Edit: Sorry, just read the last line of text. I'd suggest if the tables are routinely cleared/insertsed, you could think about ditching the clustered index and using the tables as heap tables.. just a thought
Definately should put non-clustered index(es) on Campaign, Domain as John suggested
Your inner query (pv1) will require a nonclustered index on (Domain).
The second query (pv2) can already find the rows it needs due to the clustered index on Created, but pv1 might be returning so many rows that SQL Server decides that a table scan is quicker than all the locks it would need to take. As pv1 groups on SessionID (and hence has to order by SessionID), a nonclustered index on SessionID, Created, and including path should permit a MERGE join to occur. If not, you can force a merge join with "SELECT .. FROM pageviews pv2 INNER MERGE JOIN ..."
The two indexes listed above will be:
CREATE NONCLUSTERED INDEX ncixcampaigndomain ON PageViews (Domain)
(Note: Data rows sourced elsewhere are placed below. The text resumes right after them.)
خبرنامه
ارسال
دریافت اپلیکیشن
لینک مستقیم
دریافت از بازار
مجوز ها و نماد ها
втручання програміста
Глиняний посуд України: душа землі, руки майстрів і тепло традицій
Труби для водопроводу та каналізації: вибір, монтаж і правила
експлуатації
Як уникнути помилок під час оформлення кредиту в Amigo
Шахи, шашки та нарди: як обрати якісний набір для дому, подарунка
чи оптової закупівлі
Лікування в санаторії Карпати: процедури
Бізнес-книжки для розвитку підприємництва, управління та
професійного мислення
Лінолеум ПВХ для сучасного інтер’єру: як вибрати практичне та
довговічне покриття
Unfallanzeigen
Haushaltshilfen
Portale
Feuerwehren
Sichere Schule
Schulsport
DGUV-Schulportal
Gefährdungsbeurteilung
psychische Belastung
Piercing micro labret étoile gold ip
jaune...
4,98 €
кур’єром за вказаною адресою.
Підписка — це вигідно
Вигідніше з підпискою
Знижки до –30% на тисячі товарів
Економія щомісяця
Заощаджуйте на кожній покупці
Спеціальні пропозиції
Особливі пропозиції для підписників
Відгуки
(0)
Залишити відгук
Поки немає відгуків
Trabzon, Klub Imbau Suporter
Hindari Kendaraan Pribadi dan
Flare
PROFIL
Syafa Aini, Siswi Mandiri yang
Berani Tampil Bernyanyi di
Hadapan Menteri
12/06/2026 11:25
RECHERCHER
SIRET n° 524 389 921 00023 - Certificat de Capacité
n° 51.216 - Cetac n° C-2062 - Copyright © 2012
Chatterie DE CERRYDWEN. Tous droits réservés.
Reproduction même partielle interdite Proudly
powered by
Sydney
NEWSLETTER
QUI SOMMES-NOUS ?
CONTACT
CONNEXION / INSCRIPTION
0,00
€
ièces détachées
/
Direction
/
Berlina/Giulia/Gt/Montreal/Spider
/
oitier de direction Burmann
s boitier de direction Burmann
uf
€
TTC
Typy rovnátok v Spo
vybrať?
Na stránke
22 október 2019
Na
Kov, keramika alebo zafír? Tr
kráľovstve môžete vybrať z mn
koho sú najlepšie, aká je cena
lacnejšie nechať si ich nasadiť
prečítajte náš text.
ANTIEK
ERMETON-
CREATE NONCLUSTERED INDEX ncixsessionidcreated ON PageViews(SessionID, Created) INCLUDE (path)
SELECT
sessionid,
MIN(created) AS created
FROM
pageviews pv
JOIN
visitors v ON pv.visitorid = v.visitorid
WHERE
v.campaign = #Campaign
GROUP BY
sessionid
so that gives you the sessions for a campaign. Now let's see what you're doing with that.
OK, this gets rid of your grouping:
SELECT
campaignid,
sessionid,
pv.path
FROM
pageviews pv
JOIN
visitors v ON pv.visitorid = v.visitorid
WHERE
v.campaign = #Campaign
AND NOT EXISTS (
SELECT 1 FROM pageviews
WHERE sessionid = pv.sessionid
AND created < pv.created
)
To continue from doofledorf.
Try this:
where
(#Domain is null or pv1.Domain = #Domain) and
v1.Campaign = #Campaign
Ok, I have a couple of suggestions
Create this covered index:
create index idx2 on [PageViews]([SessionID], Domain, Created, Path)
If you can amend the Sessions table so that it stores the entry page, eg. EntryPageViewID you will be able to heavily optimise this.